Furthermore, since “human societies seek to protect the underprivileged and weak”, and in fact this might be said to be the principal hallmark of human civilisation – caring for the sick, the young, and the old – the eugenic programme might very well be said to subvert all prior human morality.
And once any particular human type or trait comes to be “favoured”, whether it be a slim or athletic build, or non-smoking or non-drinking, or anything else, it automatically follows that those who lack these traits must be dis-favoured. The glorification of “health” and “fitness” must always go hand in hand with the vilification and exclusion of the “unhealthy” and the “unfit”.
The eugenic programme is inherently socially divisive. It inherently and invariably works to set people against one another, favoured against disfavoured. It would be equally divisive if, instead of smokers and drinkers being disfavoured, non-smokers and non-drinkers were disfavoured and excluded. There can be no possibility of any social harmony once eugenic programmes of “improvement” are undertaken.

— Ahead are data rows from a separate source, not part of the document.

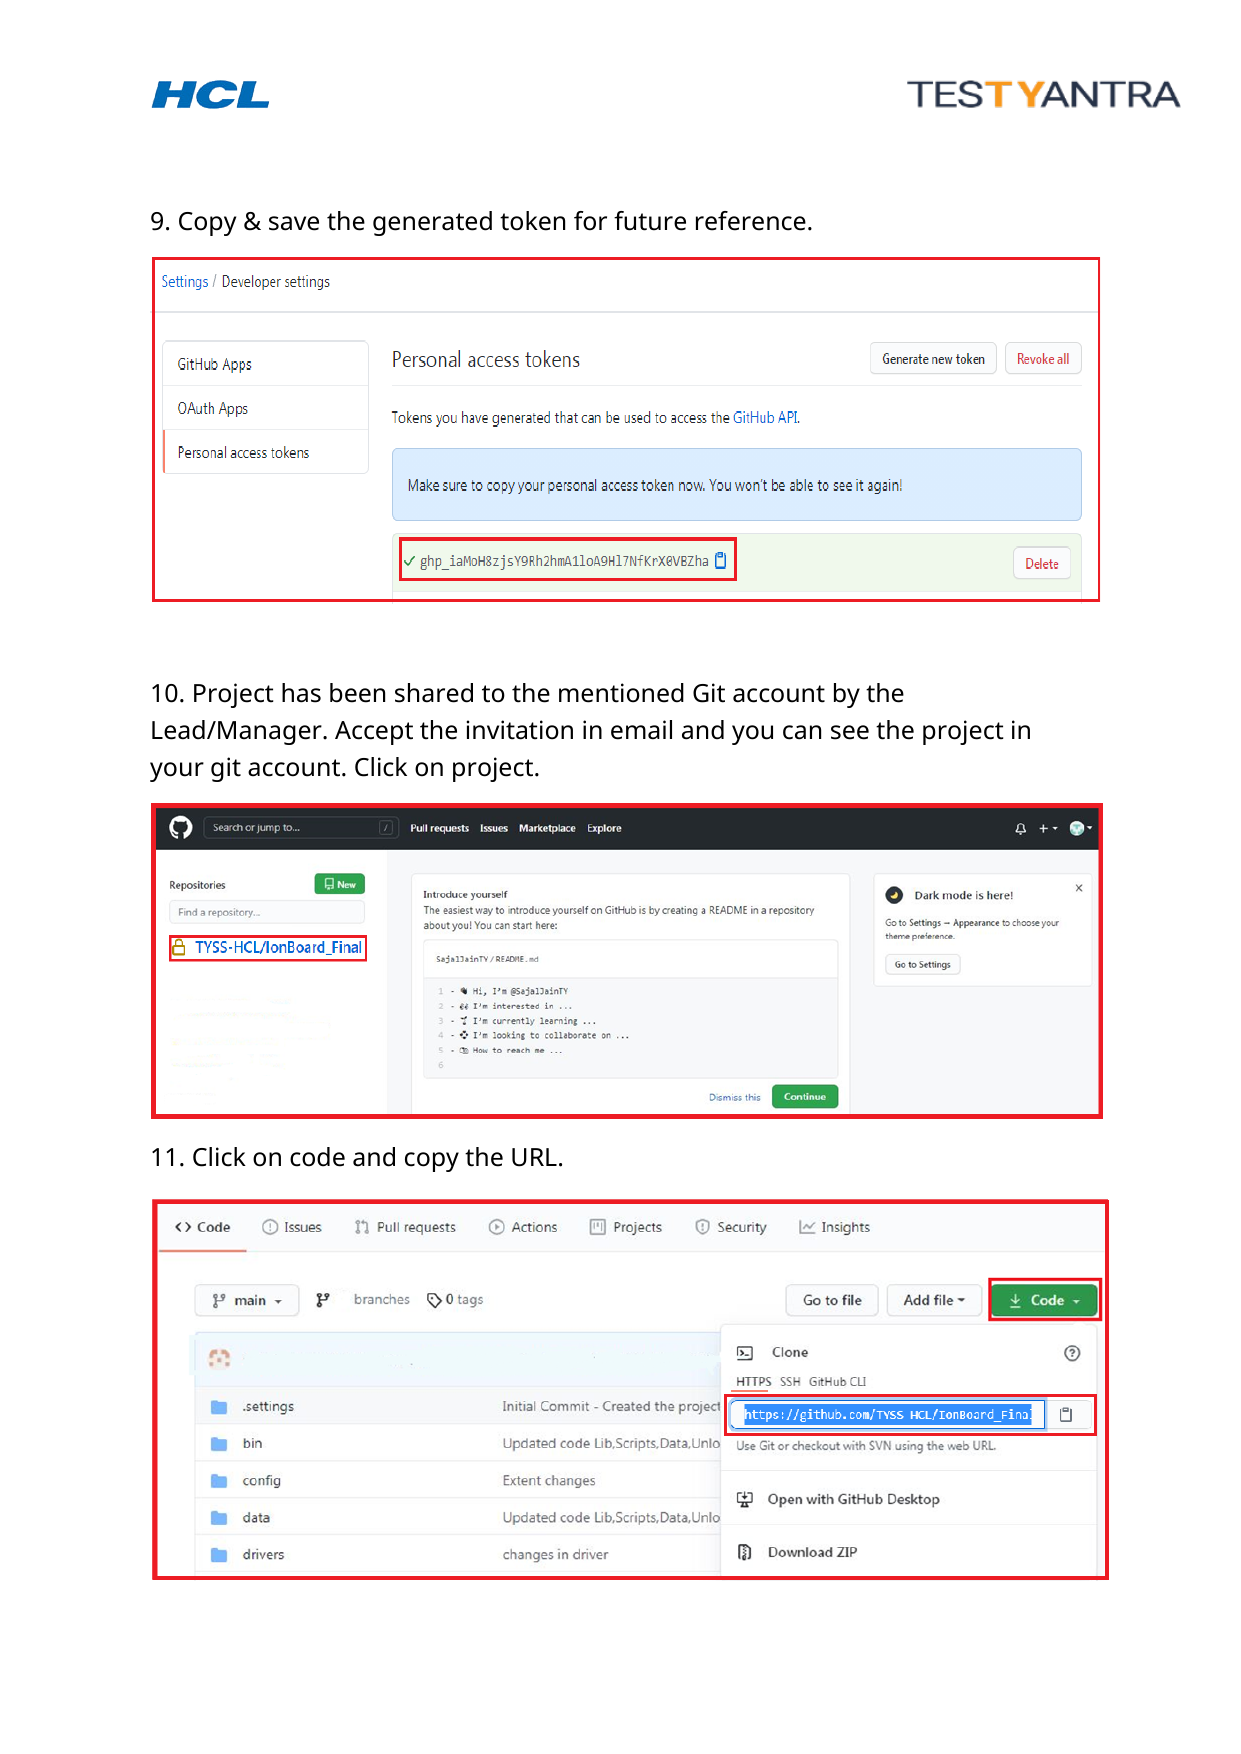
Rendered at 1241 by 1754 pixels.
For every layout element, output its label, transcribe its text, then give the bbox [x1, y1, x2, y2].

text 11. Click on code and copy the URL. [150, 1140, 1090, 1174]
picture [150, 70, 271, 120]
picture [150, 802, 1106, 1121]
text 9. Copy & save the generated token for future reference. [150, 203, 1090, 237]
picture [150, 256, 1100, 604]
picture [150, 1193, 1114, 1586]
picture [906, 76, 1181, 117]
text 10. Project has been shared to the mentioned Git account by the Lead/Manager. Accept the invitation in email and you can see the project in your git account. Click on project. [150, 676, 1090, 783]
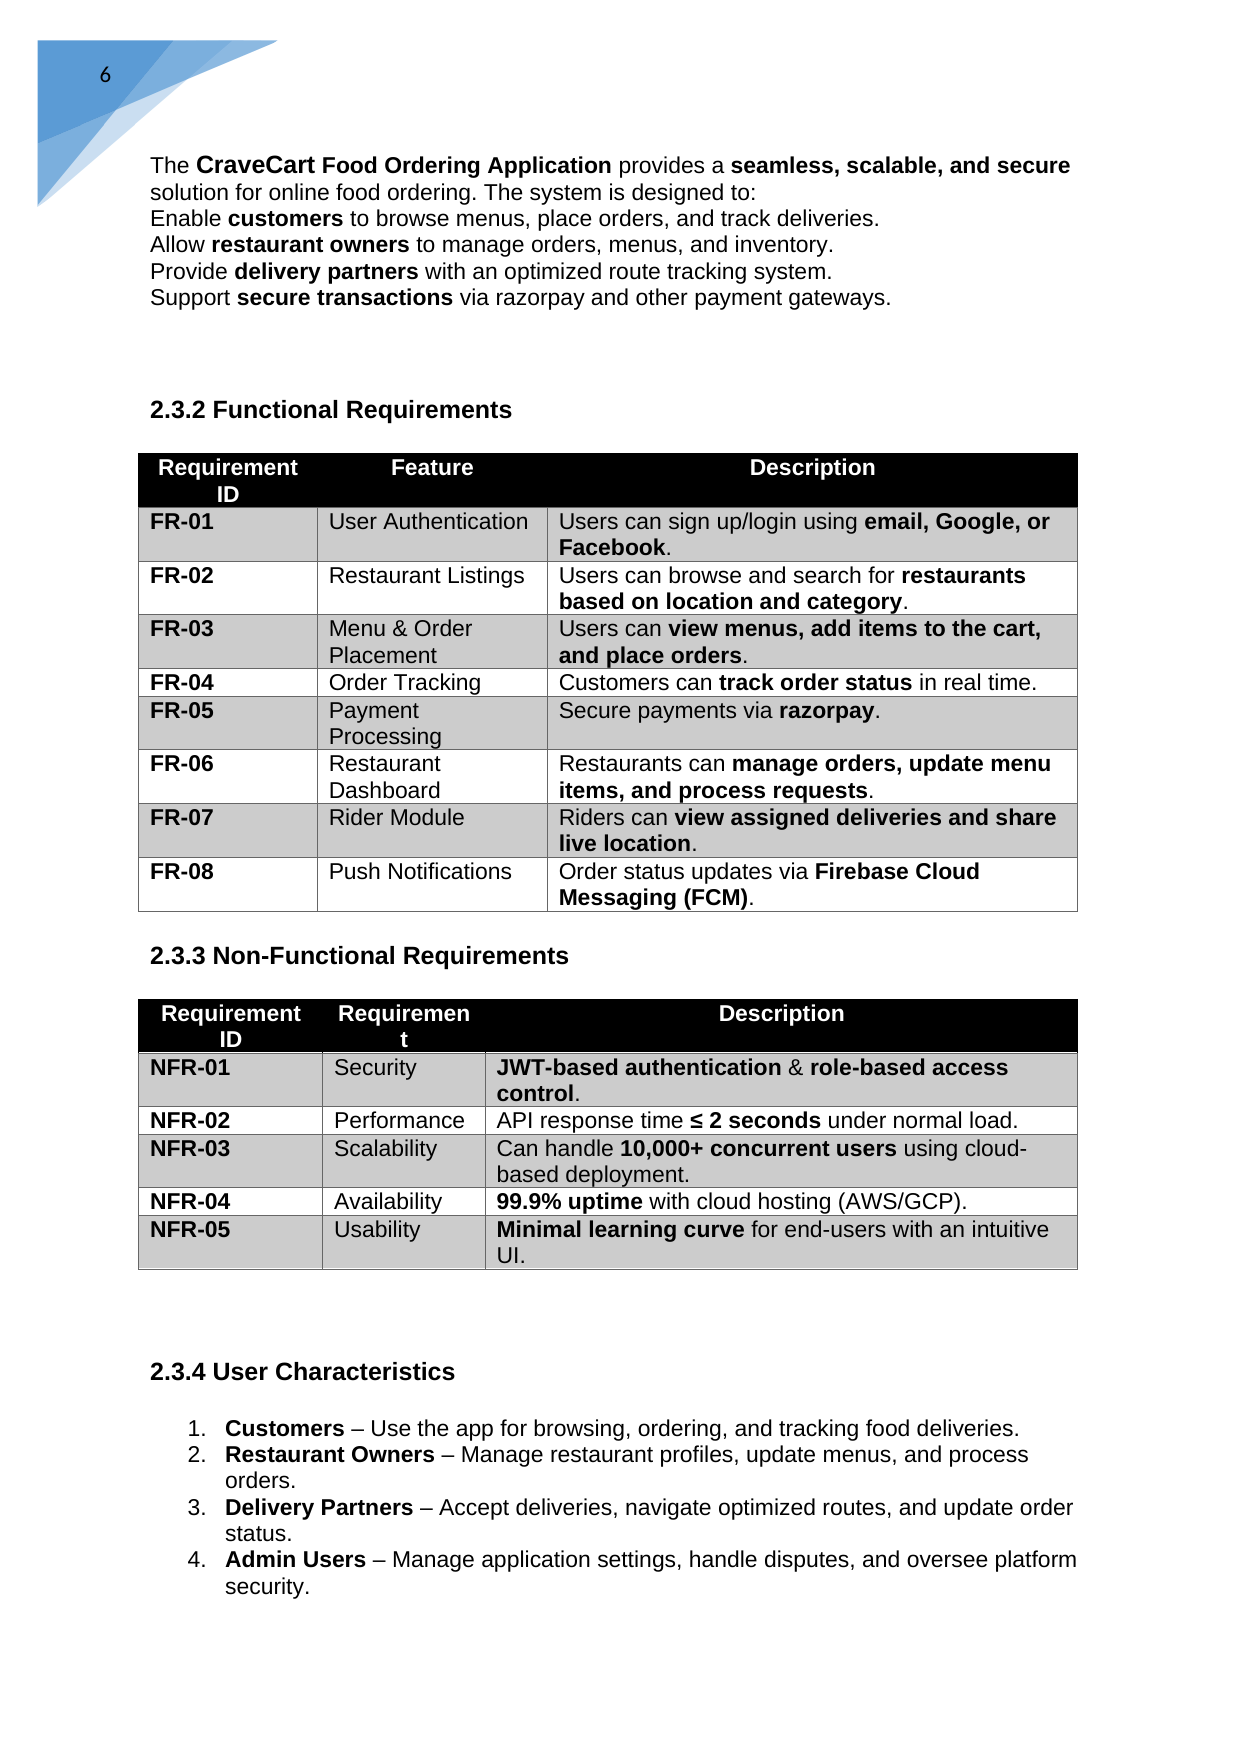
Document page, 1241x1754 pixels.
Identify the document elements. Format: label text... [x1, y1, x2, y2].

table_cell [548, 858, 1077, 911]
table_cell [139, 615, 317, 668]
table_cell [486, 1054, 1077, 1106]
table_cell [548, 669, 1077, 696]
list Admin Users – Manage application settings, handle disputes, and oversee platform security. [187, 1546, 1090, 1599]
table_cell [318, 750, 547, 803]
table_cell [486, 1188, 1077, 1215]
text The CraveCart Food Ordering Application provides a seamless, scalable, and secure solution for online food ordering. The system is designed to: Enable customers to browse menus, place orders, and track deliveries. Allow restaurant owners to manage orders, menus, and inventory. Provide delivery partners with an optimized route tracking system. Support secure transactions via razorpay and other payment gateways. [150, 150, 1090, 311]
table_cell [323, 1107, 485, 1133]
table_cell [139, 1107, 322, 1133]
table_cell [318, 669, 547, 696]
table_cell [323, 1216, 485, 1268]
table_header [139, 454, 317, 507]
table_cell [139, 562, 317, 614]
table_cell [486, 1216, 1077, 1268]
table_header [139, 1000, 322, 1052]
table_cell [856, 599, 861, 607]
list Customers – Use the app for browsing, ordering, and tracking food deliveries. [187, 1414, 1090, 1441]
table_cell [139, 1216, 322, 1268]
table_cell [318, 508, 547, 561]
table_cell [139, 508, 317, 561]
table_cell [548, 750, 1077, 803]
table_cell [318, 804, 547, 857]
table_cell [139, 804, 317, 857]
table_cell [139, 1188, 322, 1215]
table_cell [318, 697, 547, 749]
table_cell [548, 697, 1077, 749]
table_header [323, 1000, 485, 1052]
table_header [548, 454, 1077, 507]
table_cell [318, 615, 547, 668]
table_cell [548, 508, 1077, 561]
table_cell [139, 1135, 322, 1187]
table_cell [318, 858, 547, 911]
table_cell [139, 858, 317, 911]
text 2.3.2 Functional Requirements [150, 395, 1090, 424]
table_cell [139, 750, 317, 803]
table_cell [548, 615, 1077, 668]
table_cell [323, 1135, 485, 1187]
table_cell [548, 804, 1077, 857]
list 2.3.3 Non-Functional Requirements [150, 941, 1090, 969]
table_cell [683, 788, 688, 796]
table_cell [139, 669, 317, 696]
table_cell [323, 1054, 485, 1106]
list 2.3.4 User Characteristics [150, 1357, 1090, 1385]
picture [37, 40, 279, 209]
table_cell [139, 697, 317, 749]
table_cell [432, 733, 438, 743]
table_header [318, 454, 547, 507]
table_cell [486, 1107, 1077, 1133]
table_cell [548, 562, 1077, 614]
list Restaurant Owners – Manage restaurant profiles, update menus, and process orders. [187, 1441, 1090, 1493]
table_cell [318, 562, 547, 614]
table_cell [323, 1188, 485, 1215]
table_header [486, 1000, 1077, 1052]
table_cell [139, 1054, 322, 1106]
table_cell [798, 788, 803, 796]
list Delivery Partners – Accept deliveries, navigate optimized routes, and update order status. [187, 1493, 1090, 1546]
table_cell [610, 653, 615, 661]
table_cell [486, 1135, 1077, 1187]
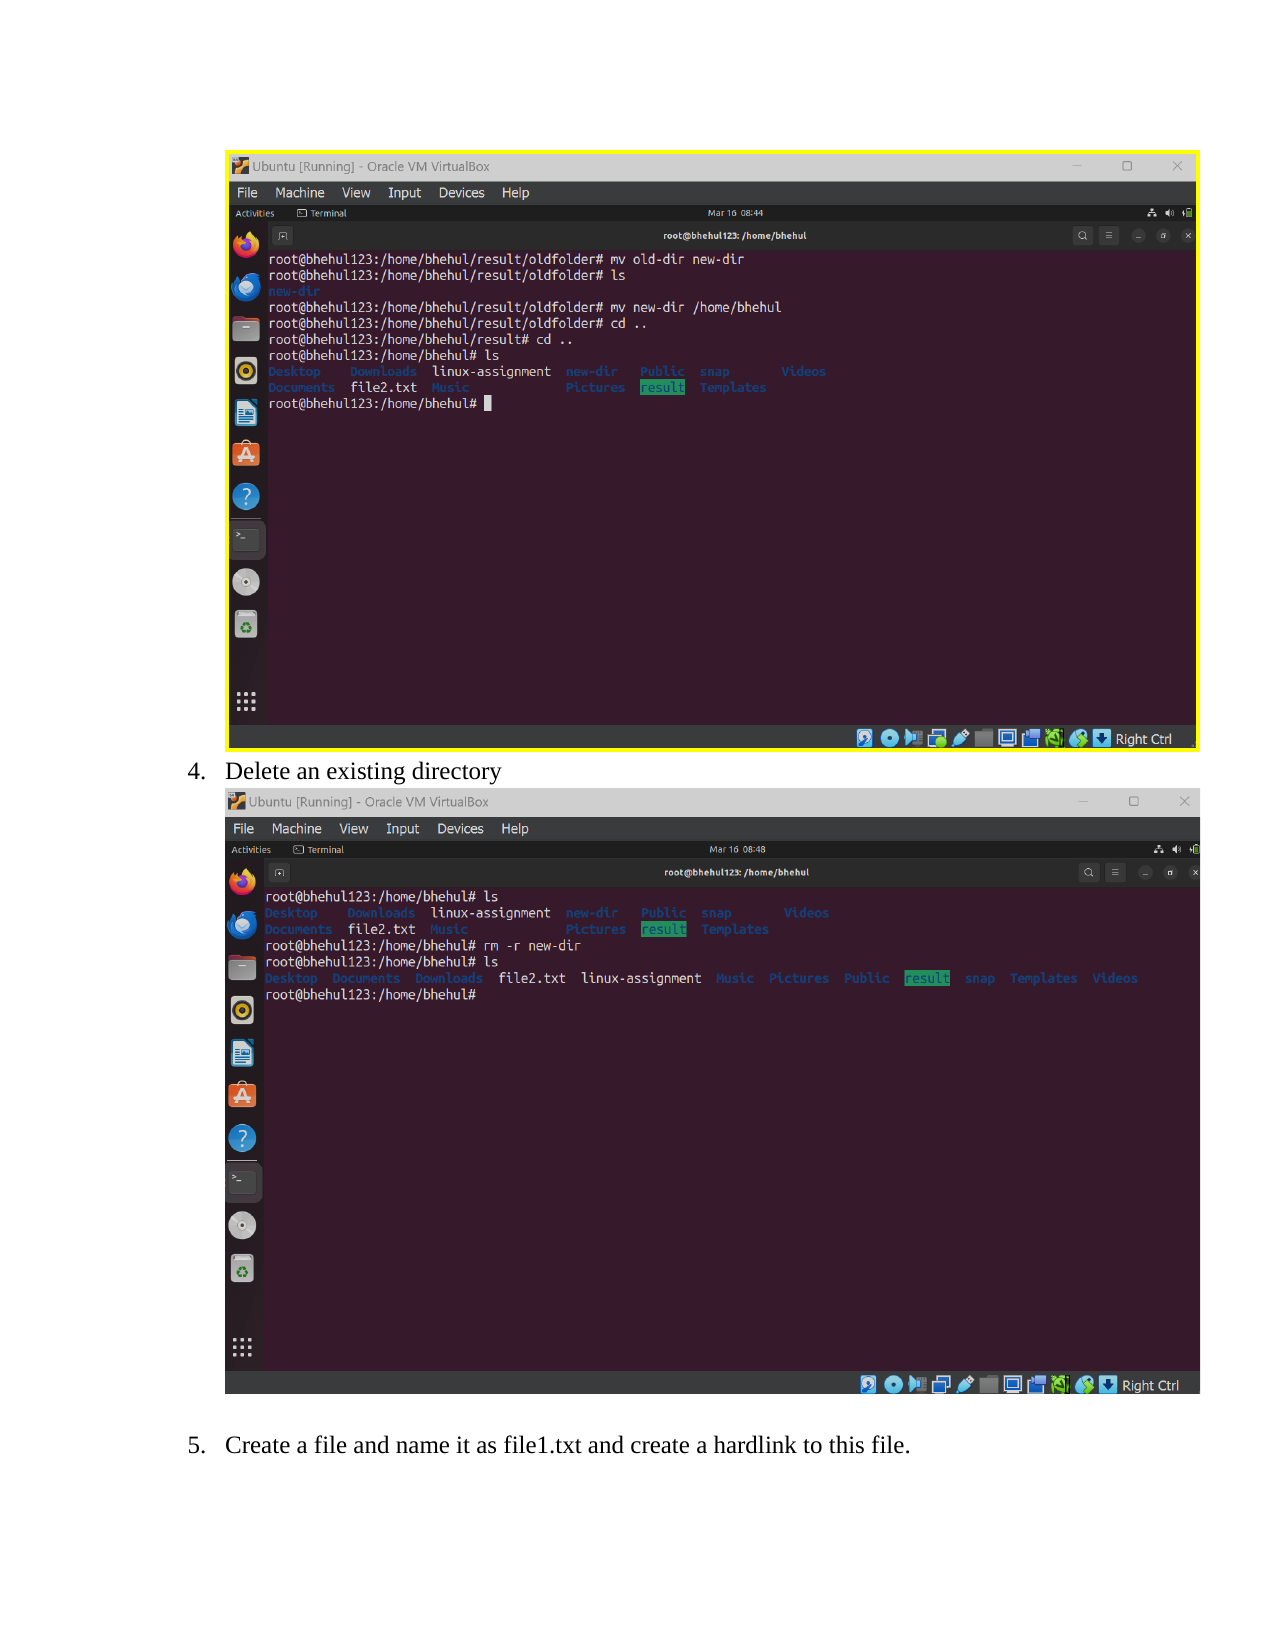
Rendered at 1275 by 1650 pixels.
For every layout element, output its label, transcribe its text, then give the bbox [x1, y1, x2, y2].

Quite why eugenics should have enjoyed a semi-overt revival isn’t clear. Perhaps in part it is because over the past 50 years great progress has been made in understanding genetics, and this has allowed eugenic ideas to persist. The answer is probably that it never really ever went away. Its particularly horrifying Nazi manifestation was blamed on Hitler and the Nazis, when they were perhaps simply its most assiduous practitioners. Hitler became the convenient scapegoat onto which all its evils were laid. The Second World War may have seen the demise of the Hitler state, but it did not see the demise of eugenics and eugenic thinking. It continued to prosper. And in time, it gradually regained its strength and confidence, and has renewed its predations, creating new social divisions where none existed before.
It ought now to be a matter of the greatest urgency to complete what was left incomplete in 1945, and extirpate all eugenic thinking and its associated eugenic programmes from the face of the earth. Eugenics and eugenic thinking ought itself be subjected to the same kind of exterminatory disfavour that it has inflicted upon so many human lives. The eugenic programme should be applied to eugenics itself. A start might be made by simply closing down all “public health” programmes which advocate discriminatory political measures against any social group, be they smokers, drinkers, fat people, or anyone else. A further step might be made by expelling from their professions all doctors and researchers who show any sign of being tainted with eugenic ideas.
This anti-eugenic programme will be as much an intellectual task as it will be a political task. It will not be easy. And it will take a long time.